COBWEB CORNERS: Imagine how it was...

By Mel McFarland

       In these times, it is hard to imagine what this place was like years ago. The Indians and buffalo roamed the land - not a single fence to be seen. Antelope, coyotes, foxes were all to be found. Most of the trees grew along the creek. No trains, cars, houses - just the plains and the mountains. The only sounds were the wind and the birds.
       When the first exportation was done, some 200 years ago, the area was still pretty much as it had been for hundreds of generations. It took another 50 years for any sizable change to happen. In the 1850s, gold was discovered in California, and the lure of it inspired many to try to get there. At first there were no trails to follow. The easiest way was to do what the early explorers did: Follow a river. Even today, if you think about it, most of our roads follow these old trails, along the banks of rivers. In this area 1-25 follows Cherry, Monument and Fountain creeks.
       The first settlers came in covered wagons, packing everything they thought they would need. Some stopped along their way when they found a place they liked, while others traveled until they had to stop. In this area some of the first settlers congregated at the base of the mountains, in a bit of a valley, where there was water, trees for shelter, even animals to hunt and some fish.
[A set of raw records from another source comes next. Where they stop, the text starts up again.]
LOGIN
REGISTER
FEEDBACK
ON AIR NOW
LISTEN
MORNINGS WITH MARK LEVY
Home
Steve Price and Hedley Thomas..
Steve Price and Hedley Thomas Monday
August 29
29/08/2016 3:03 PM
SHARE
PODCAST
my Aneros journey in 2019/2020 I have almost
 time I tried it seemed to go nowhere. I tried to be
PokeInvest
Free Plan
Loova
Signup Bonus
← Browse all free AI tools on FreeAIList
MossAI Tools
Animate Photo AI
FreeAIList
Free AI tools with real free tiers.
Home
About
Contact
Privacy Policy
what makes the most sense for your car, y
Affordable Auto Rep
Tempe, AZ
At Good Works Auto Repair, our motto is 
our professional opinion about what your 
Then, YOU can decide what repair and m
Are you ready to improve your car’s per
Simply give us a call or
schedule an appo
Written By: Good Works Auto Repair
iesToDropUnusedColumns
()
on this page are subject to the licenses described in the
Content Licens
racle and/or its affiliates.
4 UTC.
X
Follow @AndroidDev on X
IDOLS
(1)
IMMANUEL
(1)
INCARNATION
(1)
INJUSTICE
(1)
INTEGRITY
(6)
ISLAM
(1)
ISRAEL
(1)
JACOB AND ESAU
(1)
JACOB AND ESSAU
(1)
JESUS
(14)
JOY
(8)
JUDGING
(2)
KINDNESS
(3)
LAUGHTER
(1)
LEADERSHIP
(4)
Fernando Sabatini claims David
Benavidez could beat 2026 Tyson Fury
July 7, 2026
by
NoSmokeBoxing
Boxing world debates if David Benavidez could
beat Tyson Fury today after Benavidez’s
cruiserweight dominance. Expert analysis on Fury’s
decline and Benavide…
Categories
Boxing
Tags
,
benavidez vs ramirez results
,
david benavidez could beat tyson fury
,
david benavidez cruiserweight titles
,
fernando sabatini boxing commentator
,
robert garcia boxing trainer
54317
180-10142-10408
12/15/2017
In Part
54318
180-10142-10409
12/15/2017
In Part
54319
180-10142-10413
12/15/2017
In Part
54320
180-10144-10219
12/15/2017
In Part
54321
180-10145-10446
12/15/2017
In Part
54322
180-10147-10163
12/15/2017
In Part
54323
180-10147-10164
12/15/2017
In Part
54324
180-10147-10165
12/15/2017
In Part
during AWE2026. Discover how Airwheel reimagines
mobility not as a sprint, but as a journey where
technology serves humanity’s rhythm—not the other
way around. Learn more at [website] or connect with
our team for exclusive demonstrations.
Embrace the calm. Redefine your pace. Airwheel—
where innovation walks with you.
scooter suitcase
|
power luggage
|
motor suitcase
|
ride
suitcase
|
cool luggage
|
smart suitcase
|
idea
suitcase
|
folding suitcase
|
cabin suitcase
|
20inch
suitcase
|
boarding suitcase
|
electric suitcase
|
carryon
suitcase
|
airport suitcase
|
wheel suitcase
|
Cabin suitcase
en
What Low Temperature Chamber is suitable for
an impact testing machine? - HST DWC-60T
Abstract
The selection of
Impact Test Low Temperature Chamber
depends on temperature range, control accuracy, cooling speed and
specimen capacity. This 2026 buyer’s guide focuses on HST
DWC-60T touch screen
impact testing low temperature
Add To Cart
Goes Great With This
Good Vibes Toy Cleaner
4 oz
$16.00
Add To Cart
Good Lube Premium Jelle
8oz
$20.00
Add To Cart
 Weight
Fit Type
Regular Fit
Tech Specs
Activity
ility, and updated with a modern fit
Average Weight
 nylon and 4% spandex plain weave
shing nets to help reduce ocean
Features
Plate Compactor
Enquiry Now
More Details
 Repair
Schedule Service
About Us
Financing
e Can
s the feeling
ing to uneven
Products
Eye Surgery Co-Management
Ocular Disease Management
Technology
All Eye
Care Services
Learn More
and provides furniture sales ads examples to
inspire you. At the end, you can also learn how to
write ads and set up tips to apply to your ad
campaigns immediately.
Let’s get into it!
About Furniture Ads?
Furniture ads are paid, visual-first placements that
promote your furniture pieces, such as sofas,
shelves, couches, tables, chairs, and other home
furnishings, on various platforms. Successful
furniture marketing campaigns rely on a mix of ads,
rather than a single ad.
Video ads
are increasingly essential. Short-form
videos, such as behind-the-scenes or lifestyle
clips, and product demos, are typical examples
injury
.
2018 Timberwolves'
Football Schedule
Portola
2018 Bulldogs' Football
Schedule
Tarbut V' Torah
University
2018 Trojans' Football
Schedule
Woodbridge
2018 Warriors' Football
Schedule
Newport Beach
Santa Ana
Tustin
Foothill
       It was a curious area, but the first settlers really did not take that much more than the occasional glance. What occupied their time was doing what had to be done to survive.
       The settlers here were fortunate there were rocks and trees and the land was good for growing things. The weather allowed enough to be grown to survive the winter, and many of those early settlers prospered. Some did not do so well and moved on. More than 20 years would pass for the roots to really take for these early settlers so that they could actually do more than just survive.
       It was probably as hard for them to imagine what would happen in our times as it is for us to imagine them living in theirs.